On 5/29/07, Pavel Machek <pavel@....cz> wrote:
> Hi!
>
> > > I have two embedded boards (one ARM, one PowerPC), running two
> > > different versions of 2.6.  They have no hard drives, keyboards or
> > > mice.  They each have a NIC, but I understand these make no
> > > contribution to the entropy pool.
> > >
> > >     if [ -f $random_seed ]; then
> > >             cat $random_seed >/dev/urandom  # should seed the pool
> > >     fi
> > >     dd if=/dev/urandom of=$random_seed count=1 2>/dev/null # save some
> > > data from urandom for next boot
> > >
> > > I have rebooted my boards many times, and after each boot I read the
> > > contents of $random_seed.  Whilst it does not happen every time, the
> > > contents of $random_seed are /often the same/.  To give you a feel:
> > > rebooted 11 times, got a total of 3 different outputs.
> >
> > Ok, so this is telling me a couple of things.  First of all, if you're
> > only getting three outputs, it means that you don't have any
> > peripherals feeding entropy into the system from the boot sequence.

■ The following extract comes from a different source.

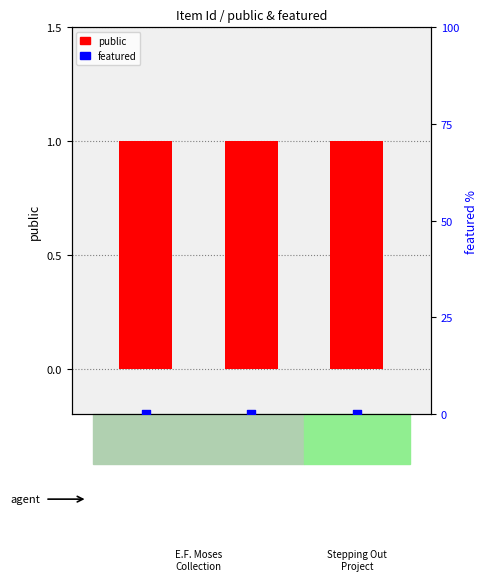

What is the total value across all series at 30257?

1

> > Without any hard drives, keyboards or mice, and a NIC whose device
> > driver hasn't been configured to feed entropy, you're definitely
> > hosed.
>
> Can we get at least time-of-boot from rtc clock to the pool? We really
> should not be getting identical outputs...

Ah yes that is one thing I forgot to mention - when you turn these
boards off, you really do turn them off - no battery means no clock.
They wake up every time in 1970.

I am planning on providing my own entropy to this system by feeding
/dev/random (which leads to the problem of it not working...).